#### DATASET
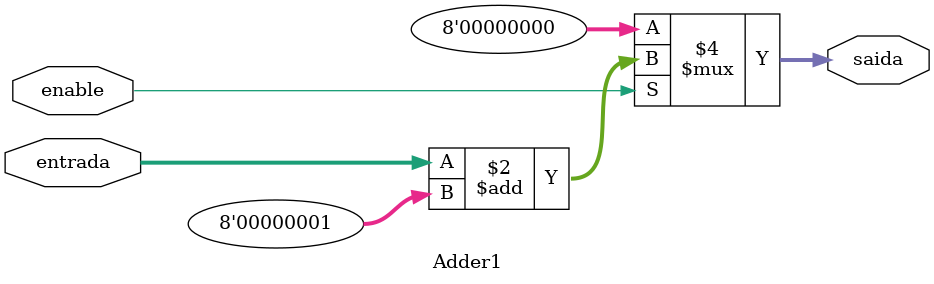
<source format=v>
module Adder1(input [7:0] entrada, input enable, output reg [7:0] saida);
    
    always @(entrada or enable) begin
        if(enable)
            saida = entrada + 8'h01;
        else
            saida = 8'h00;
    end
    
endmodule

</source>
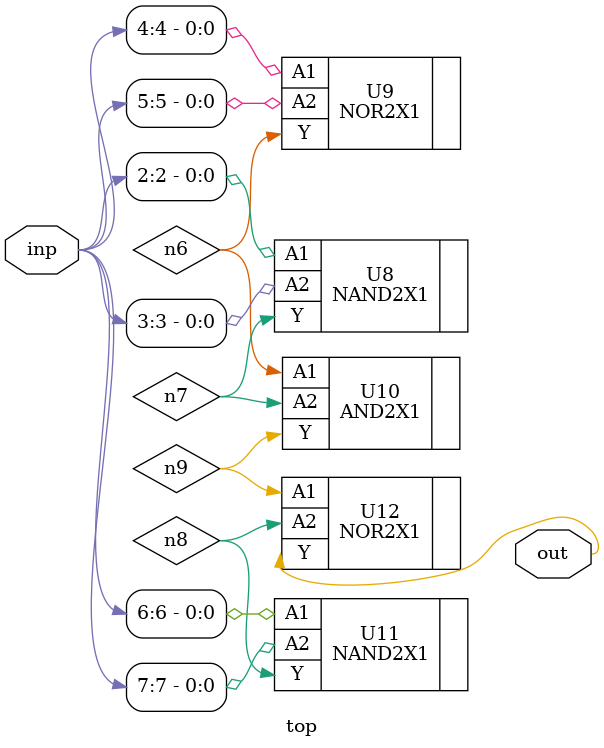
<source format=sv>


module top ( inp, out );
  input [7:0] inp;
  output out;
  wire   n6, n7, n8, n9;

  NAND2X1 U8 ( .A1(inp[2]), .A2(inp[3]), .Y(n7) );
  NOR2X1 U9 ( .A1(inp[4]), .A2(inp[5]), .Y(n6) );
  AND2X1 U10 ( .A1(n6), .A2(n7), .Y(n9) );
  NAND2X1 U11 ( .A1(inp[6]), .A2(inp[7]), .Y(n8) );
  NOR2X1 U12 ( .A1(n9), .A2(n8), .Y(out) );
endmodule


</source>
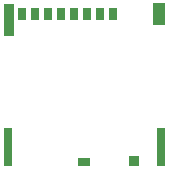
<source format=gbr>
%TF.GenerationSoftware,KiCad,Pcbnew,6.0.11-2627ca5db0~126~ubuntu22.04.1*%
%TF.CreationDate,2023-07-02T17:23:57-07:00*%
%TF.ProjectId,small-display,736d616c-6c2d-4646-9973-706c61792e6b,rev?*%
%TF.SameCoordinates,Original*%
%TF.FileFunction,Paste,Bot*%
%TF.FilePolarity,Positive*%
%FSLAX46Y46*%
G04 Gerber Fmt 4.6, Leading zero omitted, Abs format (unit mm)*
G04 Created by KiCad (PCBNEW 6.0.11-2627ca5db0~126~ubuntu22.04.1) date 2023-07-02 17:23:57*
%MOMM*%
%LPD*%
G01*
G04 APERTURE LIST*
%ADD10R,0.700000X1.100000*%
%ADD11R,0.900000X0.930000*%
%ADD12R,1.050000X0.780000*%
%ADD13R,0.860000X2.800000*%
%ADD14R,0.700000X3.330000*%
%ADD15R,1.140000X1.830000*%
G04 APERTURE END LIST*
D10*
%TO.C,J2*%
X23380000Y-2375000D03*
X22280000Y-2375000D03*
X21180000Y-2375000D03*
X20080000Y-2375000D03*
X18980000Y-2375000D03*
X17880000Y-2375000D03*
X16780000Y-2375000D03*
X15680000Y-2375000D03*
D11*
X25170000Y-14840000D03*
D12*
X20905000Y-14915000D03*
D13*
X14600000Y-2875000D03*
D14*
X14520000Y-13640000D03*
D15*
X27260000Y-2390000D03*
D14*
X27480000Y-13640000D03*
%TD*%
M02*

</source>
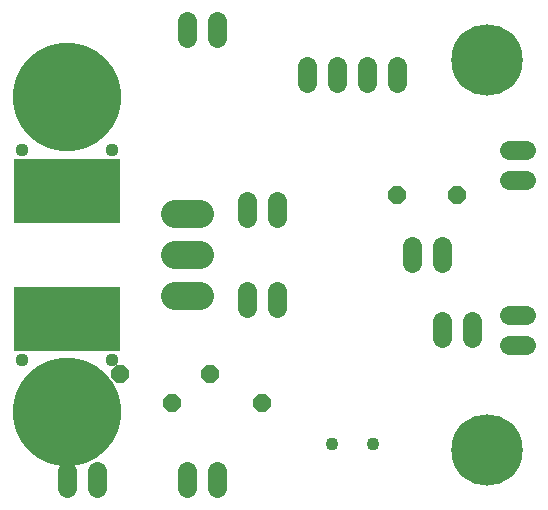
<source format=gbs>
G75*
%MOIN*%
%OFA0B0*%
%FSLAX25Y25*%
%IPPOS*%
%LPD*%
%AMOC8*
5,1,8,0,0,1.08239X$1,22.5*
%
%ADD10C,0.06400*%
%ADD11OC8,0.06000*%
%ADD12R,0.35249X0.21272*%
%ADD13C,0.23800*%
%ADD14C,0.36233*%
%ADD15C,0.04343*%
%ADD16C,0.09200*%
%ADD17C,0.04369*%
D10*
X0026937Y0011496D02*
X0026937Y0017096D01*
X0036937Y0017096D02*
X0036937Y0011496D01*
X0066937Y0011496D02*
X0066937Y0017096D01*
X0076937Y0017096D02*
X0076937Y0011496D01*
X0086937Y0071496D02*
X0086937Y0077096D01*
X0096937Y0077096D02*
X0096937Y0071496D01*
X0096937Y0101496D02*
X0096937Y0107096D01*
X0086937Y0107096D02*
X0086937Y0101496D01*
X0106937Y0146496D02*
X0106937Y0152096D01*
X0116937Y0152096D02*
X0116937Y0146496D01*
X0126937Y0146496D02*
X0126937Y0152096D01*
X0136937Y0152096D02*
X0136937Y0146496D01*
X0174137Y0124296D02*
X0179737Y0124296D01*
X0179737Y0114296D02*
X0174137Y0114296D01*
X0151937Y0092096D02*
X0151937Y0086496D01*
X0141937Y0086496D02*
X0141937Y0092096D01*
X0151937Y0067096D02*
X0151937Y0061496D01*
X0161937Y0061496D02*
X0161937Y0067096D01*
X0174137Y0069296D02*
X0179737Y0069296D01*
X0179737Y0059296D02*
X0174137Y0059296D01*
X0076937Y0161496D02*
X0076937Y0167096D01*
X0066937Y0167096D02*
X0066937Y0161496D01*
D11*
X0136937Y0109296D03*
X0156937Y0109296D03*
X0091805Y0039786D03*
X0074452Y0049566D03*
X0061805Y0039786D03*
X0044452Y0049566D03*
D12*
X0026937Y0068037D03*
X0026937Y0110556D03*
D13*
X0166937Y0154296D03*
X0166937Y0024296D03*
D14*
X0026937Y0036796D03*
X0026937Y0141796D03*
D15*
X0115052Y0026204D03*
X0128832Y0026204D03*
D16*
X0071137Y0075517D02*
X0062737Y0075517D01*
X0062737Y0089296D02*
X0071137Y0089296D01*
X0071137Y0103076D02*
X0062737Y0103076D01*
D17*
X0041937Y0119296D03*
X0036937Y0119296D03*
X0031937Y0119296D03*
X0026937Y0119296D03*
X0021937Y0119296D03*
X0016937Y0119296D03*
X0011937Y0119296D03*
X0011937Y0124296D03*
X0041937Y0124296D03*
X0041937Y0059296D03*
X0041937Y0054296D03*
X0036937Y0059296D03*
X0031937Y0059296D03*
X0026937Y0059296D03*
X0021937Y0059296D03*
X0016937Y0059296D03*
X0011937Y0059296D03*
X0011937Y0054296D03*
M02*

</source>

#### TASK TO COMPLETE
Rewrite the data above exactly as given, but omit the images.

#### TASK RESULT
<source format=v>
module Adder1(input [7:0] entrada, input enable, output reg [7:0] saida);
    
    always @(entrada or enable) begin
        if(enable)
            saida = entrada + 8'h01;
        else
            saida = 8'h00;
    end
    
endmodule

</source>
<source format=sv>


module top ( inp, out );
  input [7:0] inp;
  output out;
  wire   n6, n7, n8, n9;

  NAND2X1 U8 ( .A1(inp[2]), .A2(inp[3]), .Y(n7) );
  NOR2X1 U9 ( .A1(inp[4]), .A2(inp[5]), .Y(n6) );
  AND2X1 U10 ( .A1(n6), .A2(n7), .Y(n9) );
  NAND2X1 U11 ( .A1(inp[6]), .A2(inp[7]), .Y(n8) );
  NOR2X1 U12 ( .A1(n9), .A2(n8), .Y(out) );
endmodule


</source>
<source format=gbr>
%TF.GenerationSoftware,KiCad,Pcbnew,6.0.11-2627ca5db0~126~ubuntu22.04.1*%
%TF.CreationDate,2023-07-02T17:23:57-07:00*%
%TF.ProjectId,small-display,736d616c-6c2d-4646-9973-706c61792e6b,rev?*%
%TF.SameCoordinates,Original*%
%TF.FileFunction,Paste,Bot*%
%TF.FilePolarity,Positive*%
%FSLAX46Y46*%
G04 Gerber Fmt 4.6, Leading zero omitted, Abs format (unit mm)*
G04 Created by KiCad (PCBNEW 6.0.11-2627ca5db0~126~ubuntu22.04.1) date 2023-07-02 17:23:57*
%MOMM*%
%LPD*%
G01*
G04 APERTURE LIST*
%ADD10R,0.700000X1.100000*%
%ADD11R,0.900000X0.930000*%
%ADD12R,1.050000X0.780000*%
%ADD13R,0.860000X2.800000*%
%ADD14R,0.700000X3.330000*%
%ADD15R,1.140000X1.830000*%
G04 APERTURE END LIST*
D10*
%TO.C,J2*%
X23380000Y-2375000D03*
X22280000Y-2375000D03*
X21180000Y-2375000D03*
X20080000Y-2375000D03*
X18980000Y-2375000D03*
X17880000Y-2375000D03*
X16780000Y-2375000D03*
X15680000Y-2375000D03*
D11*
X25170000Y-14840000D03*
D12*
X20905000Y-14915000D03*
D13*
X14600000Y-2875000D03*
D14*
X14520000Y-13640000D03*
D15*
X27260000Y-2390000D03*
D14*
X27480000Y-13640000D03*
%TD*%
M02*

</source>
<source format=gbs>
G75*
%MOIN*%
%OFA0B0*%
%FSLAX25Y25*%
%IPPOS*%
%LPD*%
%AMOC8*
5,1,8,0,0,1.08239X$1,22.5*
%
%ADD10C,0.06400*%
%ADD11OC8,0.06000*%
%ADD12R,0.35249X0.21272*%
%ADD13C,0.23800*%
%ADD14C,0.36233*%
%ADD15C,0.04343*%
%ADD16C,0.09200*%
%ADD17C,0.04369*%
D10*
X0026937Y0011496D02*
X0026937Y0017096D01*
X0036937Y0017096D02*
X0036937Y0011496D01*
X0066937Y0011496D02*
X0066937Y0017096D01*
X0076937Y0017096D02*
X0076937Y0011496D01*
X0086937Y0071496D02*
X0086937Y0077096D01*
X0096937Y0077096D02*
X0096937Y0071496D01*
X0096937Y0101496D02*
X0096937Y0107096D01*
X0086937Y0107096D02*
X0086937Y0101496D01*
X0106937Y0146496D02*
X0106937Y0152096D01*
X0116937Y0152096D02*
X0116937Y0146496D01*
X0126937Y0146496D02*
X0126937Y0152096D01*
X0136937Y0152096D02*
X0136937Y0146496D01*
X0174137Y0124296D02*
X0179737Y0124296D01*
X0179737Y0114296D02*
X0174137Y0114296D01*
X0151937Y0092096D02*
X0151937Y0086496D01*
X0141937Y0086496D02*
X0141937Y0092096D01*
X0151937Y0067096D02*
X0151937Y0061496D01*
X0161937Y0061496D02*
X0161937Y0067096D01*
X0174137Y0069296D02*
X0179737Y0069296D01*
X0179737Y0059296D02*
X0174137Y0059296D01*
X0076937Y0161496D02*
X0076937Y0167096D01*
X0066937Y0167096D02*
X0066937Y0161496D01*
D11*
X0136937Y0109296D03*
X0156937Y0109296D03*
X0091805Y0039786D03*
X0074452Y0049566D03*
X0061805Y0039786D03*
X0044452Y0049566D03*
D12*
X0026937Y0068037D03*
X0026937Y0110556D03*
D13*
X0166937Y0154296D03*
X0166937Y0024296D03*
D14*
X0026937Y0036796D03*
X0026937Y0141796D03*
D15*
X0115052Y0026204D03*
X0128832Y0026204D03*
D16*
X0071137Y0075517D02*
X0062737Y0075517D01*
X0062737Y0089296D02*
X0071137Y0089296D01*
X0071137Y0103076D02*
X0062737Y0103076D01*
D17*
X0041937Y0119296D03*
X0036937Y0119296D03*
X0031937Y0119296D03*
X0026937Y0119296D03*
X0021937Y0119296D03*
X0016937Y0119296D03*
X0011937Y0119296D03*
X0011937Y0124296D03*
X0041937Y0124296D03*
X0041937Y0059296D03*
X0041937Y0054296D03*
X0036937Y0059296D03*
X0031937Y0059296D03*
X0026937Y0059296D03*
X0021937Y0059296D03*
X0016937Y0059296D03*
X0011937Y0059296D03*
X0011937Y0054296D03*
M02*

</source>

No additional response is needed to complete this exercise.